> [Фрагмент документа]:
-- -- --

«Дело Кокорина и Мамаева»: неоднозначная квалификация

Популярность лица не должна влиять на уголовно-правовую оценку его деяния

«Дело Кокорина и Мамаева»: неоднозначная квалификация

Кравченко Сергей
Юрист

28 Марта 2019
Судебная практикаУголовное право и процесс

Отграничение хулиганства от составов преступления против личности всегда было одним из самых сложных моментов не только в советской, но и в российской судебной практике. С точки зрения правильности квалификации уголовные дела, в которых неизбежно возникает вопрос о разграничении названных преступлений, являются наиболее трудными, поскольку определить направленность умысла виновного лица крайне проблематично.

В силу п. 12 Постановления Пленума ВС РФ от 15 ноября 2007 г. № 45 «О судебной практике по уголовным делам о хулиганстве и иных преступлениях, совершенных из хулиганских побуждений» (далее – Постановление Пленума ВС № 45), судам следует отграничивать хулиганство, ответственность за которое предусмотрена ст. 213 УК РФ, от других преступлений, в том числе совершенных из хулиганских побуждений, – в зависимости от содержания и направленности умысла, мотива, цели и обстоятельств совершенных деяний.

Это положение практически полностью повторяет разъяснение Пленума ВС СССР, содержавшееся ранее в п. 25 Постановления от 16 октября 1972 г. № 9 «О судебной практике по делам о хулиганстве».

Помимо направленности умысла отличие может заключаться в признаках объективной стороны деяний. Речь идет о конкретных действиях, совершенных виновным лицом, его роли в состоявшемся преступлении, последствиях, времени, месте, способе, орудии и обстановке.

-- -- --

> [Исходные данные]:
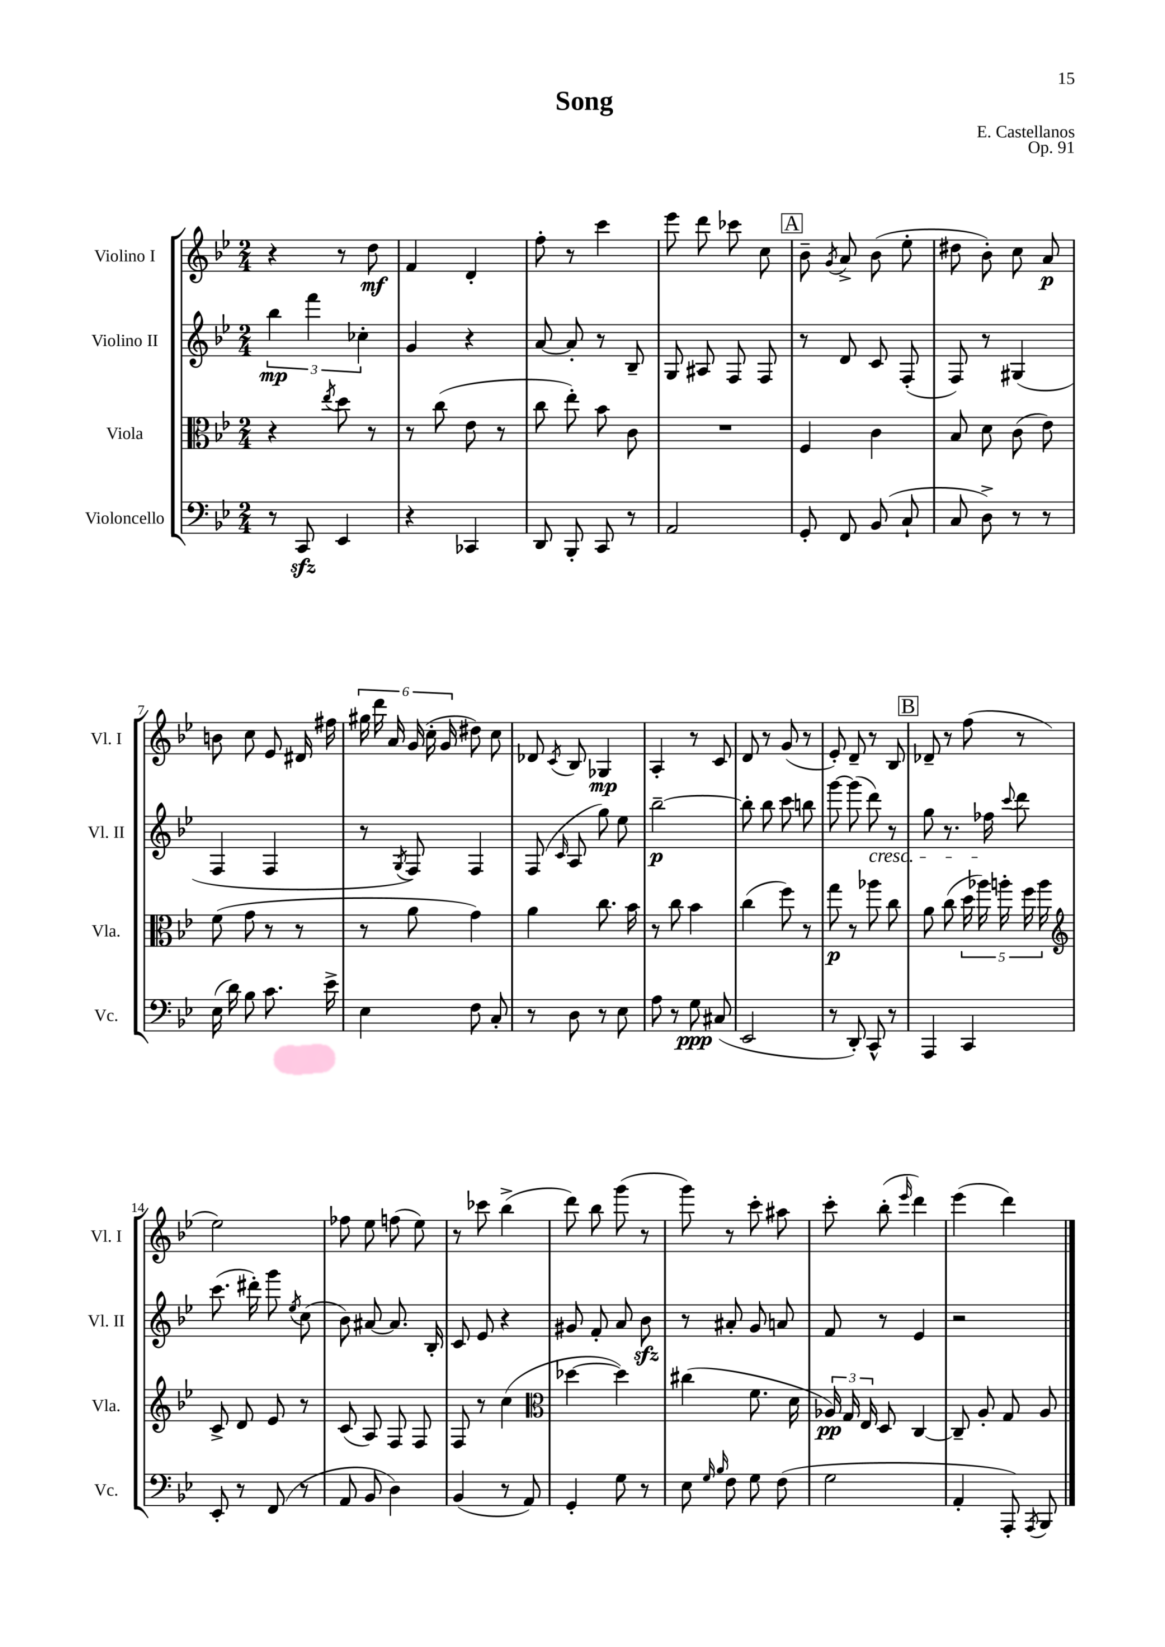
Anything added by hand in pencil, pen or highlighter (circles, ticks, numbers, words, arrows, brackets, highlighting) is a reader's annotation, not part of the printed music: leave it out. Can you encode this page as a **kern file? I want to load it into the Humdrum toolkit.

**kern	**dynam	**kern	**dynam	**kern	**dynam	**kern	**dynam
*part4	*part4	*part3	*part3	*part2	*part2	*part1	*part1
*staff4	*staff4	*staff3	*staff3	*staff2	*staff2	*staff1	*staff1
*I"Violoncello	*	*I"Viola	*	*I"Violino II	*	*I"Violino I	*
*I'Vc.	*	*I'Vla.	*	*I'Vl. II	*	*I'Vl. I	*
*clefF4	*	*clefC3	*	*clefG2	*	*clefG2	*
*k[b-e-]	*	*k[b-e-]	*	*k[b-e-]	*	*k[b-e-]	*
*M2/4	*	*M2/4	*	*M2/4	*	*M2/4	*
=1	=1	=1	=1	=1	=1	=1	=1
8r	.	4r	.	6bb-\	mp	4r	.
8CCzz/	.	.	.	.	.	.	.
.	.	.	.	6fff\	.	.	.
.	.	8qee-/	.	.	.	.	.
4EE-/	.	8dd\	.	.	.	8r	.
.	.	.	.	6cc-X'\	.	.	.
.	.	8r	.	.	.	8dd\	mf
=2	=2	=2	=2	=2	=2	=2	=2
4r	.	8r	.	4g/	.	4f/	.
.	.	(8cc\	.	.	.	.	.
4CC-X/	.	8e-\	.	4r	.	4d'/	.
.	.	8r	.	.	.	.	.
=3	=3	=3	=3	=3	=3	=3	=3
8DD/	.	8cc\	.	[8a/	.	8ff'\	.
8BBB-'/	.	8ee-'\)	.	8a'/]	.	8r	.
8CC/	.	8b-\	.	8r	.	4ccc\	.
8r	.	8c\	.	8B-~/	.	.	.
=4	=4	=4	=4	=4	=4	=4	=4
2AA/	.	2r	.	8G/	.	8eee-\	.
.	.	.	.	8A#X/	.	8ddd\	.
.	.	.	.	8F/	.	8ccc-X\	.
.	.	.	.	8F/	.	8cc\	.
!!LO:REH:place=s1:t=A
=5	=5	=5	=5	=5	=5	=5	=5
8GG'/	.	4F/	.	8r	.	8b-~\	.
.	.	.	.	.	.	8qg/	.
8FF/	.	.	.	8d/	.	8a^/	.
(8BB-/	.	4c\	.	8c/	.	(8b-\	.
8C`/	.	.	.	(8F'/	.	8ee-'\	.
=6	=6	=6	=6	=6	=6	=6	=6
8C/	.	8B-/	.	8F/)	.	8dd#X\	.
8D^\)	.	8d\	.	8r	.	8b-'\)	.
8r	.	(8c\	.	(4G#X/	.	8cc\	.
8r	.	8e-\)	.	.	.	8a/	p
!!LO:LB:g=z
=7	=7	=7	=7	=7	=7	=7	=7
(16E-\	.	(8f\	.	4F/	.	8bn\	.
16d\)	.	.	.	.	.	.	.
8B-\	.	8g\	.	.	.	8cc\	.
8.c\	.	8r	.	4F/	.	8e-/	.
.	.	8r	.	.	.	16d#X/	.
16e-^\	.	.	.	.	.	16ff#X\	.
=8	=8	=8	=8	=8	=8	=8	=8
4E-\	.	8r	.	8r	.	24gg#X\	.
.	.	.	.	.	.	24ddd\	.
.	.	.	.	.	.	24a/	.
.	.	.	.	8qG/	.	.	.
.	.	8a\	.	8F/)	.	(24g/	.
.	.	.	.	.	.	24cc'\	.
.	.	.	.	.	.	24g/	.
8F\	.	4g\)	.	4F/	.	8dd#X\)	.
8C'/	.	.	.	.	.	8cc\	.
=9	=9	=9	=9	=9	=9	=9	=9
8r	.	4a\	.	(8F/	.	8d-X/	.
.	.	.	.	16qqc/	.	8qc/	.
8D\	.	.	.	8A/	.	8B-/	.
8r	.	8.cc\	.	8gg\)	.	4G-X/	mp
8E-\	.	.	.	8ee-\	.	.	.
.	.	16b-\	.	.	.	.	.
=10	=10	=10	=10	=10	=10	=10	=10
8A\	.	8r	.	[2bb-~\	p	4A'/	.
8r	.	8cc\	.	.	.	.	.
8G\	ppp	4b-\	.	.	.	8r	.
(8C#X/	.	.	.	.	.	8c/	.
=11	=11	=11	=11	=11	=11	=11	=11
2EE-/	.	(4cc\	.	8bb-'\]	.	8d/	.
.	.	.	.	8bb-\	.	8r	.
.	.	8ff\)	.	8ccc\	.	(8g/	.
.	.	8r	.	8bbn\	.	8r	.
=12	=12	=12	=12	=12	=12	=12	=12
8r	.	8gg\	p	[8ggg\	.	8e-'/)	.
8DD'/)	.	8r	.	(8ggg\]	.	8d~/	.
!	!	!	!	!LO:TX:b:i:t=cresc.	!	!	!
8CC^^/	.	8aa-X\	.	8ddd\)	.	8r	.
8r	.	8cc\	.	8r	.	8B-/	.
!!LO:REH:place=s1:t=B
=13	=13	=13	=13	=13	=13	=13	=13
4AAA/	.	8a\	.	8gg\	.	8d-X~/	.
.	.	(8cc\	.	8.r	.	8r	.
4CC/	.	20dd\	.	.	.	(8ff\	.
.	.	20aa-X\)	.	.	.	.	.
.	.	.	.	16ff-X\	.	.	.
.	.	20aan'\	.	.	.	.	.
.	.	.	.	8qqccc/	.	.	.
.	.	.	.	8ddd\	.	8r	.
.	.	20ff\	.	.	.	.	.
.	.	20aa\	.	.	.	.	.
!!LO:LB:g=z
=14	=14	=14	=14	=14	=14	=14	=14
*	*	*clefG2	*	*	*	*	*
8EE-'/	.	8c^/	.	(8.ccc\	.	2ee-\)	.
8r	.	8d/	.	.	.	.	.
.	.	.	.	16ddd#X'\)	.	.	.
(8FF/	.	8e-/	.	8ggg\	.	.	.
.	.	.	.	8qee-/	.	.	.
8r	.	8r	.	(8cc\	.	.	.
=15	=15	=15	=15	=15	=15	=15	=15
8AA/	.	(8c/	.	8b-\)	.	8ff-X\	.
8BB-/	.	8A/)	.	[8a#X/	.	8ee-\	.
4D\)	.	8F/	.	8.a#/]	.	(8ffn\	.
.	.	8F/	.	.	.	8ee-\)	.
.	.	.	.	16B-'/	.	.	.
=16	=16	=16	=16	=16	=16	=16	=16
(4BB-/	.	8F/	.	8c/	.	8r	.
.	.	8r	.	8e-/	.	8ccc-X\	.
8r	.	(4cc\	.	4r	.	(4bb-^\	.
8AA/)	.	.	.	.	.	.	.
=17	=17	=17	=17	=17	=17	=17	=17
*	*	*clefC3	*	*	*	*	*
4GG'/	.	[4dd-X\	.	8g#X/	.	8ddd\)	.
.	.	.	.	8f'/	.	8bb-\	.
8G\	.	4dd-\])	.	8a/	.	(8ggg\	.
8r	.	.	.	8b-zz\	.	8r	.
=18	=18	=18	=18	=18	=18	=18	=18
8E-\	.	(4cc#X\	.	8r	.	8ggg\)	.
16qqG/	.	.	.	.	.	.	.
16qqB-/	.	.	.	.	.	.	.
8F\	.	.	.	8a#X'/	.	8r	.
8G\	.	8.f\	.	8g/	.	8ccc'\	.
(8F\	.	.	.	8an/	.	8aa#X\	.
.	.	16d\	.	.	.	.	.
=19	=19	=19	=19	=19	=19	=19	=19
2G\	.	24A-X/)	pp	8f/	.	8ccc'\	.
.	.	24G/	.	.	.	.	.
.	.	24E-/	.	.	.	.	.
.	.	8D/	.	8r	.	(8bb-'\	.
.	.	.	.	.	.	16qqeee-/	.
.	.	[4C/	.	4e-/	.	4ddd\)	.
=20	=20	=20	=20	=20	=20	=20	=20
4AA'/	.	8C~/]	.	2r	.	(4eee-\	.
.	.	8A'/	.	.	.	.	.
8AAA'/)	.	8G/	.	.	.	4ddd\)	.
8qAAA/	.	.	.	.	.	.	.
8BBB-/	.	8A/	.	.	.	.	.
==	==	==	==	==	==	==	==
*-	*-	*-	*-	*-	*-	*-	*-
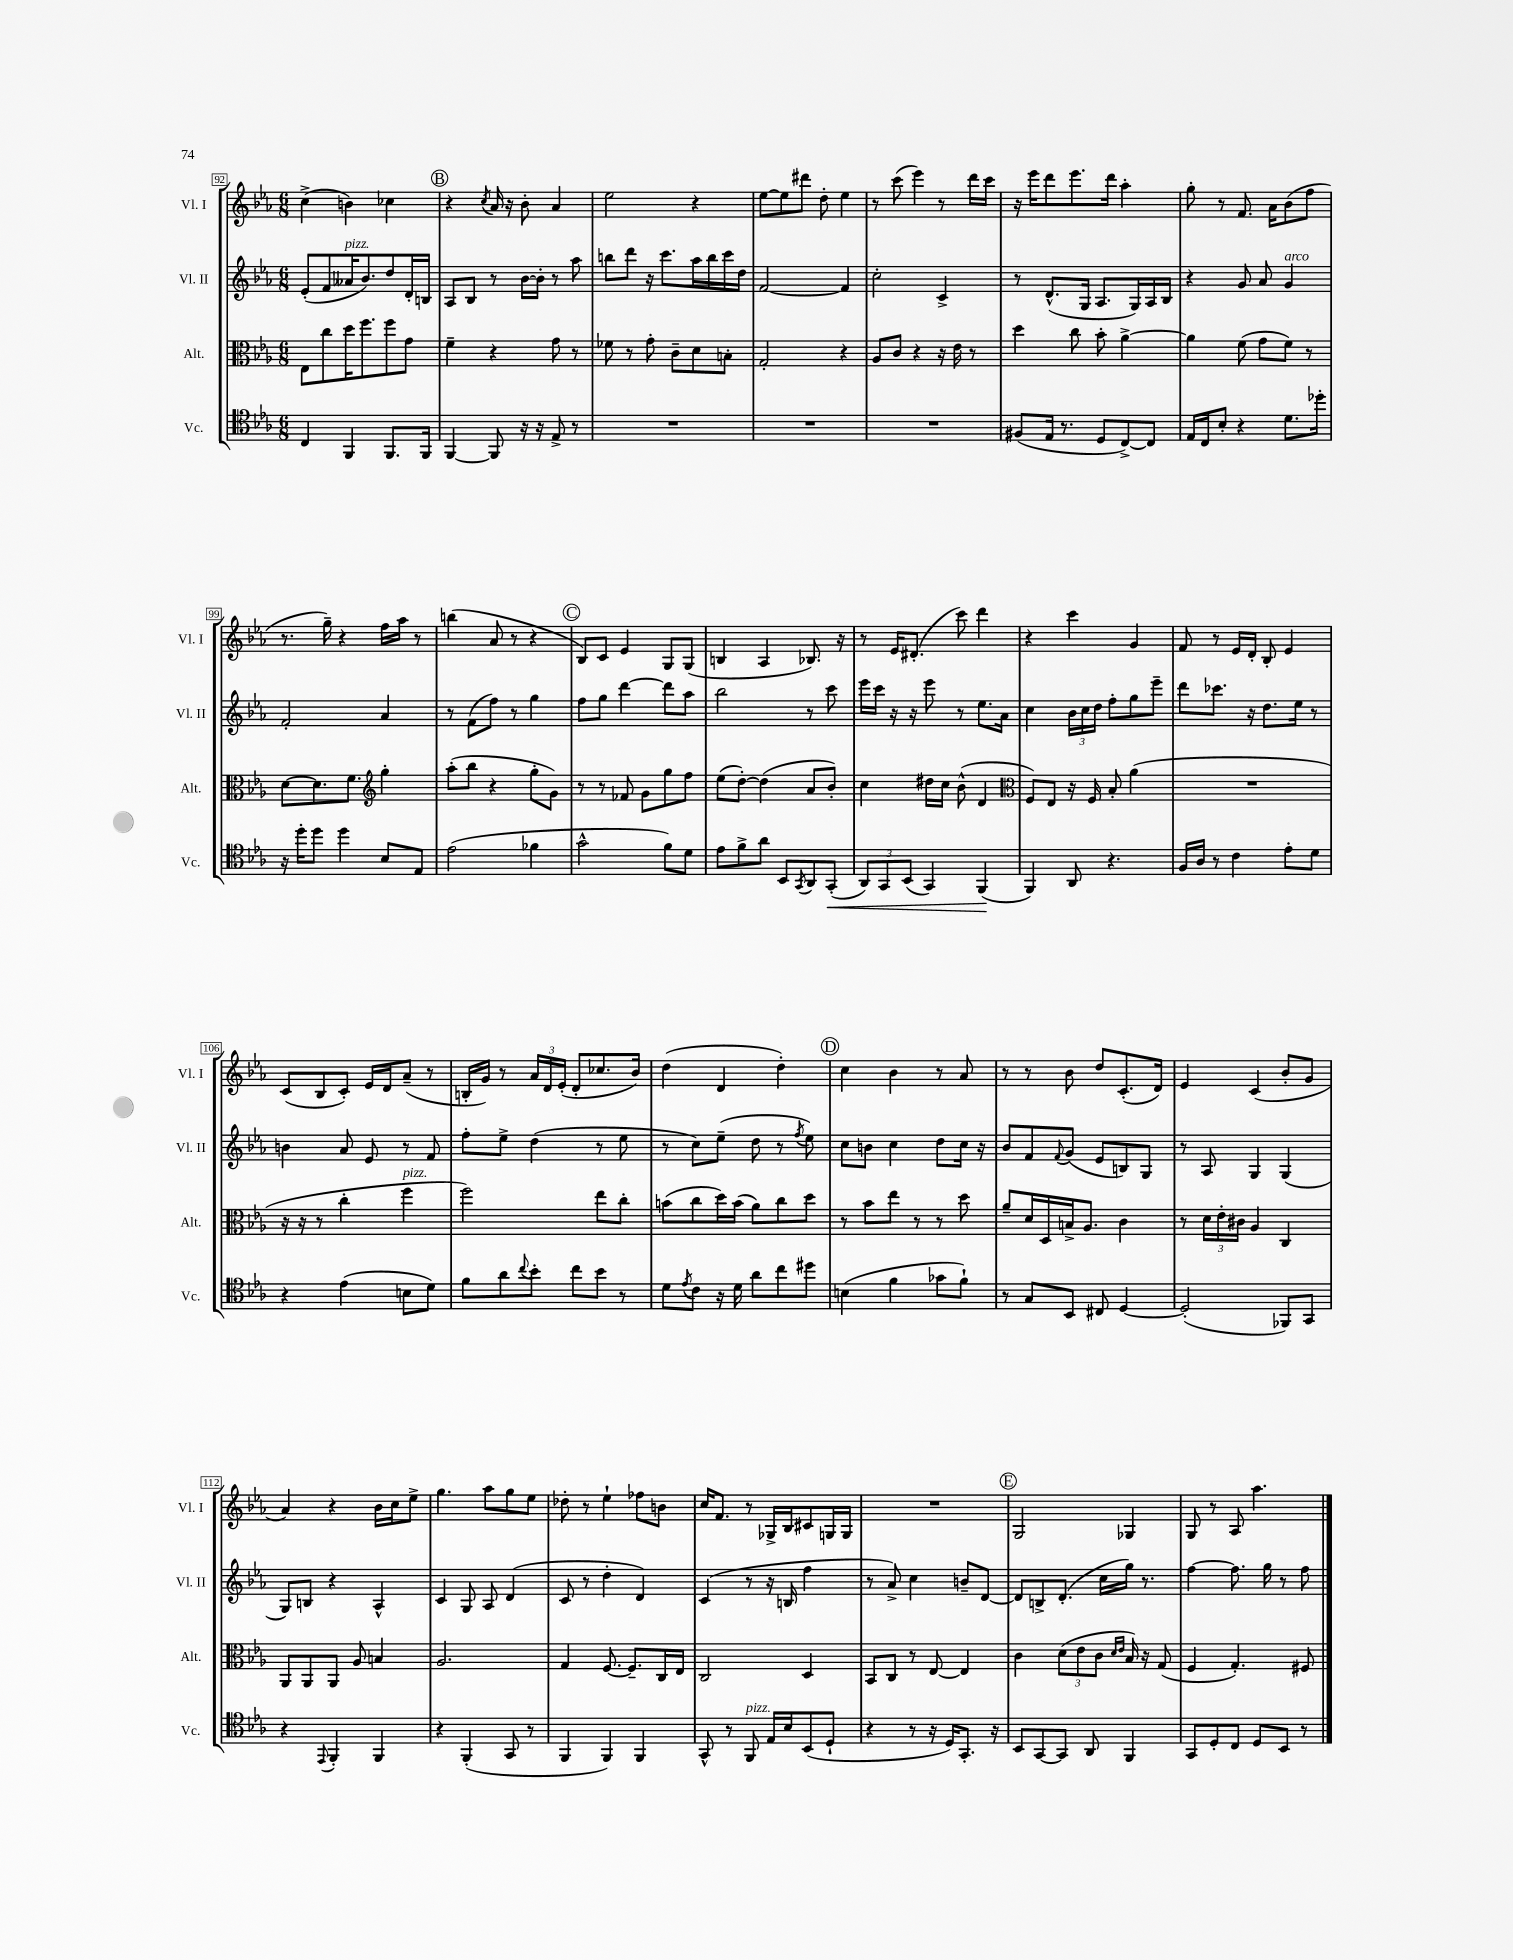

-- -- --

> [Задания для работы]:
1. Воспроизведите слово в слово весь текст о деле Кокорина и Мамаева.
2. Приведите все строки листинга, в которых встречается строка «kern». Регистр букв учитывается.
Текст и листинг взяты из разных источников.

> [Ответы к упражнению]:
1.
«Дело Кокорина и Мамаева»: неоднозначная квалификация

Популярность лица не должна влиять на уголовно-правовую оценку его деяния

«Дело Кокорина и Мамаева»: неоднозначная квалификация

Кравченко Сергей
Юрист

28 Марта 2019
Судебная практикаУголовное право и процесс

Отграничение хулиганства от составов преступления против личности всегда было одним из самых сложных моментов не только в советской, но и в российской судебной практике. С точки зрения правильности квалификации уголовные дела, в которых неизбежно возникает вопрос о разграничении названных преступлений, являются наиболее трудными, поскольку определить направленность умысла виновного лица крайне проблематично.

В силу п. 12 Постановления Пленума ВС РФ от 15 ноября 2007 г. № 45 «О судебной практике по уголовным делам о хулиганстве и иных преступлениях, совершенных из хулиганских побуждений» (далее – Постановление Пленума ВС № 45), судам следует отграничивать хулиганство, ответственность за которое предусмотрена ст. 213 УК РФ, от других преступлений, в том числе совершенных из хулиганских побуждений, – в зависимости от содержания и направленности умысла, мотива, цели и обстоятельств совершенных деяний.

Это положение практически полностью повторяет разъяснение Пленума ВС СССР, содержавшееся ранее в п. 25 Постановления от 16 октября 1972 г. № 9 «О судебной практике по делам о хулиганстве».

Помимо направленности умысла отличие может заключаться в признаках объективной стороны деяний. Речь идет о конкретных действиях, совершенных виновным лицом, его роли в состоявшемся преступлении, последствиях, времени, месте, способе, орудии и обстановке.

2.
Anything added by hand in pencil, pen or highlighter (circles, ticks, numbers, words, arrows, brackets, highlighting) is a reader's annotation, not part of the printed music: leave it out. Can you encode this page as a **kern file? I want to load it into the Humdrum toolkit.
**kern	**dynam	**kern	**dynam	**kern	**dynam	**kern	**dynam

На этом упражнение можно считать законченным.